For both routing/milling operations above two or three successively deeper passes is the best approach.

 

by hand: Marked out carefully and cut out using sharp chisels – preferably firmer for the long cuts and mortice for the longitudinal – this can be achieved successfully. Again, great care must be taken not to damage the clean edges of your original mortice.

 

Whichever way you choose, your lock should now fit easily but snugly in place.

 

keyhole/escutcheon advice:

 

Cut the keyhole as follows:

 

Measure 16mm down from the front of the box, dead centre, and drill a 4mm hole using a lip and spur [brad point] bit. If you are lining the interior of the box it’s best to drill this hole all the way through to the interior of the box – that is, also through the BACK wall of the deep mortise. This makes the necessary filing and shaping operations much easier as it allows for much longer file strokes … If the interior of the box isn’t being lined you don’t have this luxury …

 

Put the lock in place and view the key pin through the hole you’ve drilled – there is a centre mark to facilitate this.
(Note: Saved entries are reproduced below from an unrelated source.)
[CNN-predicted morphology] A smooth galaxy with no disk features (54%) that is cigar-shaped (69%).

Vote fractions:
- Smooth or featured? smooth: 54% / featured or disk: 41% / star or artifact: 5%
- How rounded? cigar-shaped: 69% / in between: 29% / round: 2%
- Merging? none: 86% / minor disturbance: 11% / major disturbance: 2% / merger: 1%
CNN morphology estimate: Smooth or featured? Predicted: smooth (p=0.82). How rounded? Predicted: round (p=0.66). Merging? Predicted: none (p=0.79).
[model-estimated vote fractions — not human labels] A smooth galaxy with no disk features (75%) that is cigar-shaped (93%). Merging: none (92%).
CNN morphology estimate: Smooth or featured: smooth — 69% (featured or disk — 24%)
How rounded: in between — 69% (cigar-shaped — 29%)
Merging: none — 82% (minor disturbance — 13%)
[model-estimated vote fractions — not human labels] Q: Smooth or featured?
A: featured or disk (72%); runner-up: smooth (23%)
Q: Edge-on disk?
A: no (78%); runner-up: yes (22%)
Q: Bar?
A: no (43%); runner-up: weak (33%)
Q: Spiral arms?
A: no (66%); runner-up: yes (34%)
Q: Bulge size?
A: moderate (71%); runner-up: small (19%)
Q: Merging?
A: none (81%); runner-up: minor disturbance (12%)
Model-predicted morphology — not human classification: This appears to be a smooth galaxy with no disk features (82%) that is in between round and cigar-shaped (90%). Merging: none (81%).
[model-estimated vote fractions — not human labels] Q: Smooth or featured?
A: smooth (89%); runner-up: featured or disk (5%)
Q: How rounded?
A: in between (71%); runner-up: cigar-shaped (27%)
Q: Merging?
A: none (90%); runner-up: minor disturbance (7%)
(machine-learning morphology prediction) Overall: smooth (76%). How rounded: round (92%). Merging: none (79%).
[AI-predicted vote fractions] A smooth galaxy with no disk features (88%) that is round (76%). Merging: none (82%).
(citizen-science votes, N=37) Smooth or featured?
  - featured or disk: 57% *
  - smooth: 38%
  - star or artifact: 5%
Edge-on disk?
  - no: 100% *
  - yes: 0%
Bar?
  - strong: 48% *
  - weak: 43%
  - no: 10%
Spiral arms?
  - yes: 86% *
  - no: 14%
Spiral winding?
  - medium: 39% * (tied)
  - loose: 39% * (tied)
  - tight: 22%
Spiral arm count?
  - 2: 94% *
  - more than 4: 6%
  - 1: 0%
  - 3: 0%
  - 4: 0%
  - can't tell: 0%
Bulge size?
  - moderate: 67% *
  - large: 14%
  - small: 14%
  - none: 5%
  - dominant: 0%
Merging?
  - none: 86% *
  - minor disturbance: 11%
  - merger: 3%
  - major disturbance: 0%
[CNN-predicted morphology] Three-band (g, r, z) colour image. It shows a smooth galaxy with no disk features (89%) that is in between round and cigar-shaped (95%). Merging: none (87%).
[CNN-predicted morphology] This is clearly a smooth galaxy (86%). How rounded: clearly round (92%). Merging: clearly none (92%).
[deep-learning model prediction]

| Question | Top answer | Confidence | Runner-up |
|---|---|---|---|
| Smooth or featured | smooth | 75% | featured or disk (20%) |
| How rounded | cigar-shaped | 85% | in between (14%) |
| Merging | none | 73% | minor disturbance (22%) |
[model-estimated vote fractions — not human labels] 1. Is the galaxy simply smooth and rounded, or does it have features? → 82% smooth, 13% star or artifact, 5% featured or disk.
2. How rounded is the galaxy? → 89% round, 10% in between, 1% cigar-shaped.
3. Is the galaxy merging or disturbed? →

The hole will be a little tight for the main part of the key, but this allows for a little correction by opening the hole out carefully with a small round needle file so it‘s exactly concentric with the pin.

 

Then cut for the key ‘bit’ – this can be done with a sharp knife, or a piercing saw [best to fit the blade so it cuts on the PUSH stroke] or filed as preferred to your desired shape.

 

If you’re not fitting a separate escutcheon/plate then this job must be done with the utmost care to produce a keyhole that is as neat as possible, and only as large as it needs to be to enable the key to operate the lock freely. If you’re fitting an escutcheon then this job doesn’t need to be done so neatly initially, it’s just important that the key works the lock freely.

 

If you’re inlaying a separate escutcheon, when this is inlaid, mark and drill as before, but THIS time the result will need to be as neat as possible.

 

router setup tips:

 

• To measure the distance from the fence to the cutter, first rotate the cutter so that the cutting wings are in a line at right angles to the fence.

 

• To accurately set a stop, first rotate the cutter so that the cutting wings are in a line parallel to the fence.

 

• Generally speaking, these measurements are best set accurately by making a cut on scrap, measuring that and adjusting as necessary.

 

• Router hygiene is important – a dry brush is a useful tool to have handy to use to keep the fence and stops clear of chips and dust – you can use it between operations without switching off the router.

 

• A fence faced with a low friction material should be used for all operations.